* **PASSAGE SÉLECTIONNÉ**:
Maturation et vocation
L’histoire d’une vocation s’écrit dans la maturation des divers plans (affectif, intellectuel, sexuel, politique, spirituel, etc.) d’une personne et particulièrement dans le développement des jugements qui permettent ses choix.
L’étude de l’évolution des jugements à partir de l’adolescence permet souvent de situer les étapes de maturation de la vocation. La croissance physique, et tout particulièrement génitale, fait découvrir au jeune qu’il devient différent. Il cherche à dire : "Je ne suis plus un enfant". C’est une crise d’identité car il ne sait pas bien encore ce qu’il est et ce que sera sa nouvelle identité.
Trois étapes sont caractéristiques de la quête d’identité adolescente :
o Dans une première étape l’égocentrisme adolescent, qui n’est pas de l’égoïsme, est une incapacité à se décentrer de son propre point de vue. Tout est rapporté à ce qu’il pense, à ce qu’il sent, à ce qu’il juge. Il n’y a pour lui que deux catégories de gens : ceux qui pensent comme lui et qui ont raison ; ceux qui pensent autrement et qui ont tort. Il est impossible de relativiser les jugements. Les convictions et la sincérité disent la VERITE.
Le besoin de s’opposer pour s’affirmer est une des principales façons de dire "je ne suis plus un enfant". Les relations aux autres se vivent en dépendance et en contre-dépendance. Ces attitudes ont tendance à durer... toute la vie chez certaines personnes !

* **LIGNES RÉPERTORIÉES**:
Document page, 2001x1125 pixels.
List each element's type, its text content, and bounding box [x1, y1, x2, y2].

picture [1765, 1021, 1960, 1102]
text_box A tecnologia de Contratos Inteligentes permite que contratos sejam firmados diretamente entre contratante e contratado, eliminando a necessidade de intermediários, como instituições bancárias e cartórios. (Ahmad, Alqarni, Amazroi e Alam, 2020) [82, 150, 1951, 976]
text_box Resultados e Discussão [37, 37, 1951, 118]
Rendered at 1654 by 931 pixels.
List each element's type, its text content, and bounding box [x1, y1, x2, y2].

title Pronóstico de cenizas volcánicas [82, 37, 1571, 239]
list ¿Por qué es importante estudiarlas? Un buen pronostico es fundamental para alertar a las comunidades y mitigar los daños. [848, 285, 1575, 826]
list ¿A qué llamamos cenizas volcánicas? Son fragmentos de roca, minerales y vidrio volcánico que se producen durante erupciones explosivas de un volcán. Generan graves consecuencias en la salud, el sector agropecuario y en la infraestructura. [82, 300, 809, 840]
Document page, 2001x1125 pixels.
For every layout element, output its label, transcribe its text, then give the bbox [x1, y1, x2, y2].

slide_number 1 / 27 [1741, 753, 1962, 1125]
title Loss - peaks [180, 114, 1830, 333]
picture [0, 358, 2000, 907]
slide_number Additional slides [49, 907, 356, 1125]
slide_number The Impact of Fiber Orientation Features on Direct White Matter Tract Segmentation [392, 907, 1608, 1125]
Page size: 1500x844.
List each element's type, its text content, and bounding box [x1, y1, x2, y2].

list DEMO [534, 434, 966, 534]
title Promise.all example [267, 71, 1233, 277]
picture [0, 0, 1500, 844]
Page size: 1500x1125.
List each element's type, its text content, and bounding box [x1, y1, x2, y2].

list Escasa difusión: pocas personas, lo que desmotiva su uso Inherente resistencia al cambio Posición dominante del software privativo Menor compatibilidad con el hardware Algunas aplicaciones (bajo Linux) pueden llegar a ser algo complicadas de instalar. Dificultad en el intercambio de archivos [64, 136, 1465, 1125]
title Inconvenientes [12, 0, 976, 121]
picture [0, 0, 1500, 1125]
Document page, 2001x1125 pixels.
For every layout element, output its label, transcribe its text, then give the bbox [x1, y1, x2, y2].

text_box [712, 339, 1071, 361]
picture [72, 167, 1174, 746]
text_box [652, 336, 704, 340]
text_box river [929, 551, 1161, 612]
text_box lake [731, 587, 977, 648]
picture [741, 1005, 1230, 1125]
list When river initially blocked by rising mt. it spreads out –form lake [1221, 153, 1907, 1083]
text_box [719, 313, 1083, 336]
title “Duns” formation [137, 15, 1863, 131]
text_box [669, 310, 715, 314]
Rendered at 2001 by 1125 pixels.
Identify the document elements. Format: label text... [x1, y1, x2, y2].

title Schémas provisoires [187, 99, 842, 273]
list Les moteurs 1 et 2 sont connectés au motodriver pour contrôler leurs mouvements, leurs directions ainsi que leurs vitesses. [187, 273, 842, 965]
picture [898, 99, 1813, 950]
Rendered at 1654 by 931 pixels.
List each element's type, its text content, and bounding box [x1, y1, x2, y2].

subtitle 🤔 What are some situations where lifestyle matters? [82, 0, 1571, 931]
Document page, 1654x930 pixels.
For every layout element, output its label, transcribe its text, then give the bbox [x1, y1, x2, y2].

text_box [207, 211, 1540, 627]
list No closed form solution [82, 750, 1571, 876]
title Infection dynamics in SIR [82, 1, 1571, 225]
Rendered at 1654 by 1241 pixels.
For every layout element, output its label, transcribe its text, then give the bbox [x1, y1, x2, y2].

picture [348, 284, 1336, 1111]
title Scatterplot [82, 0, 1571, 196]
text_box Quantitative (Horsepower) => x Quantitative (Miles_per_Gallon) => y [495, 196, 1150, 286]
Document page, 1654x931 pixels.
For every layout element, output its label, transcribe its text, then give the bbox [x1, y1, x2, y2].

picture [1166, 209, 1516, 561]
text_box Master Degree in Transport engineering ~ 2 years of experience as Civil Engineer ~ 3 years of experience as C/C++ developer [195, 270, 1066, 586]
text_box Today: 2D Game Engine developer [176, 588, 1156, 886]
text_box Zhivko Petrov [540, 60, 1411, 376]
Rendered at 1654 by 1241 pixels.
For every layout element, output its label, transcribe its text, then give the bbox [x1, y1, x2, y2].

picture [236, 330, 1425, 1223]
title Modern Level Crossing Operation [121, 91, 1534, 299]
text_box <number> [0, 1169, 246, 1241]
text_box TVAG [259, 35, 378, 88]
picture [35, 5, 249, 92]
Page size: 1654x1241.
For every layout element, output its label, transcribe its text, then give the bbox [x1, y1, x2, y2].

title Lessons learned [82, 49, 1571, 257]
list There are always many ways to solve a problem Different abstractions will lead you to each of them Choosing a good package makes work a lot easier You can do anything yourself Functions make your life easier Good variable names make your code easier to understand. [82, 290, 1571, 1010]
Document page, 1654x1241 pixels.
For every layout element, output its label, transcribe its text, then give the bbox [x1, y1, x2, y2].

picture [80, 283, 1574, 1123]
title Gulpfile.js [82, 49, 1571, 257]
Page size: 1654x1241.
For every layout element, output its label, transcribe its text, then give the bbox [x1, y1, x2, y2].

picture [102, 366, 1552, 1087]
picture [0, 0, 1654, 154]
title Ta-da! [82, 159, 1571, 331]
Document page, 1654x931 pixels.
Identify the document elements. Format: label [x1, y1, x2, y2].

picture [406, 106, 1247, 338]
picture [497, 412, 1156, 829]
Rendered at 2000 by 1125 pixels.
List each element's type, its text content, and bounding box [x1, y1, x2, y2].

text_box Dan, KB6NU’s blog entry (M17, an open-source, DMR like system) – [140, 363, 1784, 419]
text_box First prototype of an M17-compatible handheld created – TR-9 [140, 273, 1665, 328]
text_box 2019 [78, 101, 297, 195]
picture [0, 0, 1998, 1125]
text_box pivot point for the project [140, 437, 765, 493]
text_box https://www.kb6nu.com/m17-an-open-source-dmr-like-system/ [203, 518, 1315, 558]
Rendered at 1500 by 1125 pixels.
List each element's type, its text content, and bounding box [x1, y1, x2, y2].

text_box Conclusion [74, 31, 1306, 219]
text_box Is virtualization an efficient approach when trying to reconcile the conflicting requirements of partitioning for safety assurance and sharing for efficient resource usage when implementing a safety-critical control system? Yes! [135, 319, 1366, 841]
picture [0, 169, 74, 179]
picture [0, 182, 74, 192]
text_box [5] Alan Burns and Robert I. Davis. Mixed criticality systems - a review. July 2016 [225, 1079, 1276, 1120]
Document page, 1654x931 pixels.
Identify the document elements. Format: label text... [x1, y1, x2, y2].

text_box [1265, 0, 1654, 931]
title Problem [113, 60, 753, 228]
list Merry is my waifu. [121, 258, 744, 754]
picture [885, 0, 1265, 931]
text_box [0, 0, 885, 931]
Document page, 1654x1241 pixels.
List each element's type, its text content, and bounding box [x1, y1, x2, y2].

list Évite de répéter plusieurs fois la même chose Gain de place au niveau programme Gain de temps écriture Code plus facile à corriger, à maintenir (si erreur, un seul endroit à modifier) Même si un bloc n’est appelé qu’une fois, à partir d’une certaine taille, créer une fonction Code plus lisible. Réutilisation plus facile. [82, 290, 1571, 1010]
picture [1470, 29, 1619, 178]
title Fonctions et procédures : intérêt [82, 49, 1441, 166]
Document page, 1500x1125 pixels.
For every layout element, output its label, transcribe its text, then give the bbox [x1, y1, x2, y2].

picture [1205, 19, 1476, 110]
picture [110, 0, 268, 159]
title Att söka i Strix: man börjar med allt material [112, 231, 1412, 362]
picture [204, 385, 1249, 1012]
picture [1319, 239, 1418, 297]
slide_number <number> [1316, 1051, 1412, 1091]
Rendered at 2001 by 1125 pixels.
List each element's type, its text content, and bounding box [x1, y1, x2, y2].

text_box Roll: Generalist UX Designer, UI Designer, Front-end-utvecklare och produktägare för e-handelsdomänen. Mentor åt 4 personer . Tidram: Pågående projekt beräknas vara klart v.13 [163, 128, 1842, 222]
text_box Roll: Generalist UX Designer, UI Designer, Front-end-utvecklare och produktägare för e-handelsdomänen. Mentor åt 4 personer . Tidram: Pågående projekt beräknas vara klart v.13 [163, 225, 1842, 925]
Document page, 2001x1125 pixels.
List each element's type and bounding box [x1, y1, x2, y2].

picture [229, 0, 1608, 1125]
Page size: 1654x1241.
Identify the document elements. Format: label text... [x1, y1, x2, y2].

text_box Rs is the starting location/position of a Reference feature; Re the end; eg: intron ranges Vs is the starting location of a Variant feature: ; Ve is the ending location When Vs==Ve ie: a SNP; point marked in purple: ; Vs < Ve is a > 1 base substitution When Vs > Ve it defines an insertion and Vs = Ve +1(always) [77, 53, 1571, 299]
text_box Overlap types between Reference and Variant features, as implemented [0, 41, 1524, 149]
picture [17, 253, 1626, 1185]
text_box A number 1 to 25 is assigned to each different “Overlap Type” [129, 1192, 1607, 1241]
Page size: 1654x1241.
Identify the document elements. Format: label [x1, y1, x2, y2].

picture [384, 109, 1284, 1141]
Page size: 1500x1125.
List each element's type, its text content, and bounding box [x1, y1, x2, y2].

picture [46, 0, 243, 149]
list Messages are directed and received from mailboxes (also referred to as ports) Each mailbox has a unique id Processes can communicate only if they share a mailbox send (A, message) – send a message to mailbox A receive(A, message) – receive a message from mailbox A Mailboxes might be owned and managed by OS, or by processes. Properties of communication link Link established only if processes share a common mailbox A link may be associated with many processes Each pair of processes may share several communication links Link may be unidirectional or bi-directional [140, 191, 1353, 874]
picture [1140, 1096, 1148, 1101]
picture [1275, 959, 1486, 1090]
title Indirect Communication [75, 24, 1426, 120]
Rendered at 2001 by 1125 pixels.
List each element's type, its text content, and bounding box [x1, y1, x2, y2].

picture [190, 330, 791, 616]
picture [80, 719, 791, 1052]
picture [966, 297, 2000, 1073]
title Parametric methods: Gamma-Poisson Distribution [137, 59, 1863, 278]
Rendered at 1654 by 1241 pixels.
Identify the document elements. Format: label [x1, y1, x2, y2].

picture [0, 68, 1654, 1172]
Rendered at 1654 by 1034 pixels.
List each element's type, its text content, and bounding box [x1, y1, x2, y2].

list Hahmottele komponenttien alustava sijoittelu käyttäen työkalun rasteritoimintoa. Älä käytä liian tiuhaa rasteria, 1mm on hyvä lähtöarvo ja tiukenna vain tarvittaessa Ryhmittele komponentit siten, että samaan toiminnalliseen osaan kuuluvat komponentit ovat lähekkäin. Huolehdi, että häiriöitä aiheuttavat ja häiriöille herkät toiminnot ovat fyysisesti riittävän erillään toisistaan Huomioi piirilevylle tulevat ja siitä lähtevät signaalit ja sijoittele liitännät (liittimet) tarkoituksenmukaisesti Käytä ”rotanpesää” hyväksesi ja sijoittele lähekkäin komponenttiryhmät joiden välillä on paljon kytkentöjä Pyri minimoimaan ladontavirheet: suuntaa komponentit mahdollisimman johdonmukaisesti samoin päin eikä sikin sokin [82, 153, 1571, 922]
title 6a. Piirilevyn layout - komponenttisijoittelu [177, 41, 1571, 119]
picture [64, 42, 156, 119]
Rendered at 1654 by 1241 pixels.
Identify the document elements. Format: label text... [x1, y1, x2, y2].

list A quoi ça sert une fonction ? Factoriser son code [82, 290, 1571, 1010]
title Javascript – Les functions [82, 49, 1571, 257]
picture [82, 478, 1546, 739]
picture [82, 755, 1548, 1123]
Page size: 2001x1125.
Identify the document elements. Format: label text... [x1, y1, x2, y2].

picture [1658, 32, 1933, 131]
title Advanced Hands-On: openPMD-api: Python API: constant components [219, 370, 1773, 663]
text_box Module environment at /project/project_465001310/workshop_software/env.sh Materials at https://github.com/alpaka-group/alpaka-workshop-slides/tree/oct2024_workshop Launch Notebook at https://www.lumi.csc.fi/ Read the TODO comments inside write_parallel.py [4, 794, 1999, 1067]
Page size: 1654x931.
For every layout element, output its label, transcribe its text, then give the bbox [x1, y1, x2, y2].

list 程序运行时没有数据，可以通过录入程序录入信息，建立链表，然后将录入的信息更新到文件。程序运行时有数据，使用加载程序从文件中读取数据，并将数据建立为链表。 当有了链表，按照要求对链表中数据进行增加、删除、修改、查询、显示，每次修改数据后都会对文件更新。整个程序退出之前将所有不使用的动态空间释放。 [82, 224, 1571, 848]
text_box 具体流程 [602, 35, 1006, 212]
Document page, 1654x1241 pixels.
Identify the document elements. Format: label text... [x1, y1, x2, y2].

* **CONSIGNES ET EXIGENCES**:
Poursuivez le texte sur la maturation de la vocation à partir de sa dernière phrase.

* **RÉPONSE ATTENDUE**:
o Dans une seconde étape la quête d’identité pousse à choisir des modèles, des vedettes, des idoles à imiter. Pour devenir quelqu’un, l’adolescent souhaite ressembler à des personnes qui ont un personnage reconnu socialement valable, donc aimable. Les choix se font à partir de besoins souvent inconscients : il s’agit d’obtenir ce qui manque. Les choix vocationnels, profanes ou religieux, s’inscrivent dans cette étape de la construction de l’identité. Ils jalonnent des chemins d’indépendance.
o La troisième étape conduit vers une autonomie dans l’interdépendance aux autres. Elle implique une maturation des jugements permettant de relativiser, de pluraliser les solutions, de hiérarchiser autrement, d’anticiper les conséquences des hypothèses, de supporter qu’il y ait du bon grain et de l’ivraie dans les meilleures intentions. Qui peut prétendre y être totalement parvenu ?
Ces étapes qui décrivent la maturation des individus ont des analogies nombreuses avec celles qui caractérisent l’évolution des couples, des groupes, des institutions et des peuples (2).
L’histoire des vocations profanes ou religieuses s’écrit généralement à travers trois étapes de maturation :
- une émotion privilégiée déclenche des envies, une sorte d’appel, à partir de résonances intérieures, personnelles.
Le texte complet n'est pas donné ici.